(Records contained in a dataset)

________

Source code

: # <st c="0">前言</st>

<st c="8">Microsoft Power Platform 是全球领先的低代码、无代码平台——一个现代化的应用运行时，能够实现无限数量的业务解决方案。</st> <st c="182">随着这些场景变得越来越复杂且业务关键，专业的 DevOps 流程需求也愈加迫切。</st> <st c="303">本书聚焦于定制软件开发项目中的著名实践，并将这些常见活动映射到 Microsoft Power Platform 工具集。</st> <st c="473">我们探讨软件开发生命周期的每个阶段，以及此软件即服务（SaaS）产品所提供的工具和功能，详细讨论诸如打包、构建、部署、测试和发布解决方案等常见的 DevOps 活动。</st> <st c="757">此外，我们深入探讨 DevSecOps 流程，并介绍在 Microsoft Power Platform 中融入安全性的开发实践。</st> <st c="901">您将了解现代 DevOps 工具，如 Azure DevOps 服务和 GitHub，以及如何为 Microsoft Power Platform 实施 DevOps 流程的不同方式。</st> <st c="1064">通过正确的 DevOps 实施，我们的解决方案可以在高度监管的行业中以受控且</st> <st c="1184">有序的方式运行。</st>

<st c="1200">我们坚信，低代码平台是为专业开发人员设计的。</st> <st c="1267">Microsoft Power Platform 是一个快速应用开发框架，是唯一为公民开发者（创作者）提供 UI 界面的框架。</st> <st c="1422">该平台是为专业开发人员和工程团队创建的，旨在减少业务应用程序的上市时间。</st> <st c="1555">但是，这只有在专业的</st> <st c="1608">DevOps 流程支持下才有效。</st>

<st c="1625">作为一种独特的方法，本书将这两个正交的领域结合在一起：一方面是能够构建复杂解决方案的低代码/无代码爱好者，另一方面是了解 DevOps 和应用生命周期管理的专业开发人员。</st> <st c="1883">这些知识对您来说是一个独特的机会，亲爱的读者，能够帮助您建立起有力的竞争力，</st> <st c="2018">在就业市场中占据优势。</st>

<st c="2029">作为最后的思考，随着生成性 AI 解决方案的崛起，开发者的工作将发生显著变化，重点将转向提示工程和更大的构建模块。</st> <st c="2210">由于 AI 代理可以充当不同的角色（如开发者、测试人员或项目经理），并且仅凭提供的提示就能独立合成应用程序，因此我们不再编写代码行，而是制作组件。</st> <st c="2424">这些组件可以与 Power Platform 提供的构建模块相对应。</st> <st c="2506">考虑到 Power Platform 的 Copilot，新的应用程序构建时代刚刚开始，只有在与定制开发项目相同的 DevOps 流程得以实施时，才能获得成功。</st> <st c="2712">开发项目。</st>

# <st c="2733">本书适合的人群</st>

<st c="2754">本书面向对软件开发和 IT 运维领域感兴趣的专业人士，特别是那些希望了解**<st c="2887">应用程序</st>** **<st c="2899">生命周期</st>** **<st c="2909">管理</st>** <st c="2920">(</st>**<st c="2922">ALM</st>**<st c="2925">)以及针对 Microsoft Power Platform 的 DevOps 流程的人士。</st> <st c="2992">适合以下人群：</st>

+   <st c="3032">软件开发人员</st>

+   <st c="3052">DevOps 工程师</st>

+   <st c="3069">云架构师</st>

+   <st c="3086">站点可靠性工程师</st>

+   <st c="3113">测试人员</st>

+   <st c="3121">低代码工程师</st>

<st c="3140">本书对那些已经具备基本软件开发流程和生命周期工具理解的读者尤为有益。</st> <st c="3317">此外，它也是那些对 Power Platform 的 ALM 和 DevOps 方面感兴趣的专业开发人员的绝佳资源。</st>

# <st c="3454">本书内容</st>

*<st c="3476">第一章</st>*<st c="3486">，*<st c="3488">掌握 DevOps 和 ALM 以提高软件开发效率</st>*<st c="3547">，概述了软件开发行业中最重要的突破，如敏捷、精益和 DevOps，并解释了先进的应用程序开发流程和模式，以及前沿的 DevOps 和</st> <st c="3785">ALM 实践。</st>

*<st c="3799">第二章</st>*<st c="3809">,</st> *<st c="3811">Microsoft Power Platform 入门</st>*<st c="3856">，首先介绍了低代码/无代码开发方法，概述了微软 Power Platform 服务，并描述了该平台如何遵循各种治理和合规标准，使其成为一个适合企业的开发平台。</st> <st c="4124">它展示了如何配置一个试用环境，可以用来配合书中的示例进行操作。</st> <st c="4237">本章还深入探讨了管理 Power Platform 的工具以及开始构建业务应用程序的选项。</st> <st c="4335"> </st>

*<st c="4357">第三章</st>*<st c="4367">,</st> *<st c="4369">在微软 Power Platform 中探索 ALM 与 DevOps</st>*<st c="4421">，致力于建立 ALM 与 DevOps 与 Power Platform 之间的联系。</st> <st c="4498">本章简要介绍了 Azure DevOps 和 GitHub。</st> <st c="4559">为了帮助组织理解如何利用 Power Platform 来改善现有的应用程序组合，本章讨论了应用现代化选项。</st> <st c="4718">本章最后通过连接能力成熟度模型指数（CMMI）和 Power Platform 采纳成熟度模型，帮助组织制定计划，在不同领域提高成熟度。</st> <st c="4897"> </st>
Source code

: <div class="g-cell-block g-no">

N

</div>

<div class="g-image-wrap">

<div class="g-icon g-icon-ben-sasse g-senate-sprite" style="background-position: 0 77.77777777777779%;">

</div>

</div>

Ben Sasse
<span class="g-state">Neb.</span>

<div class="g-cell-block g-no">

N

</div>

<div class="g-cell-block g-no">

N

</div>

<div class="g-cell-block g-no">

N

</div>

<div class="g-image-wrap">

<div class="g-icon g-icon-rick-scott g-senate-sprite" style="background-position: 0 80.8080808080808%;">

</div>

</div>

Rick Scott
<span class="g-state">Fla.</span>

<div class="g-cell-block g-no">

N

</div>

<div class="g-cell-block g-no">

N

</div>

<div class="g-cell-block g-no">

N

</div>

________

Determine how many lines in the entries above contain the word "GitHub", and respond with the number alone.

_Completed task_
2